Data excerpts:

- Opening Delimiter -

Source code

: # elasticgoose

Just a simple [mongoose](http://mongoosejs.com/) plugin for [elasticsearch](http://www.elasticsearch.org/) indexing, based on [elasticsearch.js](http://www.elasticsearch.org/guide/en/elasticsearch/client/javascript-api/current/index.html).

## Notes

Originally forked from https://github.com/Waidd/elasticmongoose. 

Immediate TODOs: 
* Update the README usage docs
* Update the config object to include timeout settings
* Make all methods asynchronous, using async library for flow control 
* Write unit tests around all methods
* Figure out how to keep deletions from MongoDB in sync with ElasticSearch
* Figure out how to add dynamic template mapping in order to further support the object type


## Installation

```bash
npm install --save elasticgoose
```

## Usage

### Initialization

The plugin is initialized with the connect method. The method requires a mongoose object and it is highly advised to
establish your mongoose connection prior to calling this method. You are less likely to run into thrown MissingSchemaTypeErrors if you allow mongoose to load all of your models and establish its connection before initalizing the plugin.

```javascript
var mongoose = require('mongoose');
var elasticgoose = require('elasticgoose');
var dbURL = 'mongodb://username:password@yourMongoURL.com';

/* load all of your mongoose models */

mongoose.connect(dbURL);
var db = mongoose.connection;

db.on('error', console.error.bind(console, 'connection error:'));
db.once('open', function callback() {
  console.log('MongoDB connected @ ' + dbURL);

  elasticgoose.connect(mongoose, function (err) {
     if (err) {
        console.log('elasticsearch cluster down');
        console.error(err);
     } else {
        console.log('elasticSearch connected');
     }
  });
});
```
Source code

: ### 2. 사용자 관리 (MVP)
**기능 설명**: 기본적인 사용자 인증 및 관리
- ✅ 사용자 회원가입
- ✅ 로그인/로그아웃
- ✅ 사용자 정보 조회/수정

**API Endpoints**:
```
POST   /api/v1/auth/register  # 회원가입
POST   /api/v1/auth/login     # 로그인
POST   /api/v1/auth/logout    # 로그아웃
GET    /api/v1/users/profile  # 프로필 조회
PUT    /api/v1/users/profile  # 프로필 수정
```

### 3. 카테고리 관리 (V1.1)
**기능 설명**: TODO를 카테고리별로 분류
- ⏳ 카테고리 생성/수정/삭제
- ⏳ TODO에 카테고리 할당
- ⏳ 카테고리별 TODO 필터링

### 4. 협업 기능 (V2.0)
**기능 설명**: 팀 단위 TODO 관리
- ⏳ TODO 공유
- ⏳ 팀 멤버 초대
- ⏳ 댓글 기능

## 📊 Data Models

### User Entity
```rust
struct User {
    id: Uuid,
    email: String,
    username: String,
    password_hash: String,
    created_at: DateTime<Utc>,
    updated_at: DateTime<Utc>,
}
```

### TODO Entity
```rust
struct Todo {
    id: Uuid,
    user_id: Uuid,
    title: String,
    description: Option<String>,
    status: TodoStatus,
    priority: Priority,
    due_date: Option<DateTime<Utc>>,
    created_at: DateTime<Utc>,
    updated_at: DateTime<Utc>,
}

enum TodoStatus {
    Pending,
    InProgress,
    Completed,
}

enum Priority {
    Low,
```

- Closing Delimiter -

- What to produce
Which lines above hold the string "dbURL"? Show each of them.

- Exercise solution
var dbURL = 'mongodb://username:password@yourMongoURL.com';
mongoose.connect(dbURL);
  console.log('MongoDB connected @ ' + dbURL);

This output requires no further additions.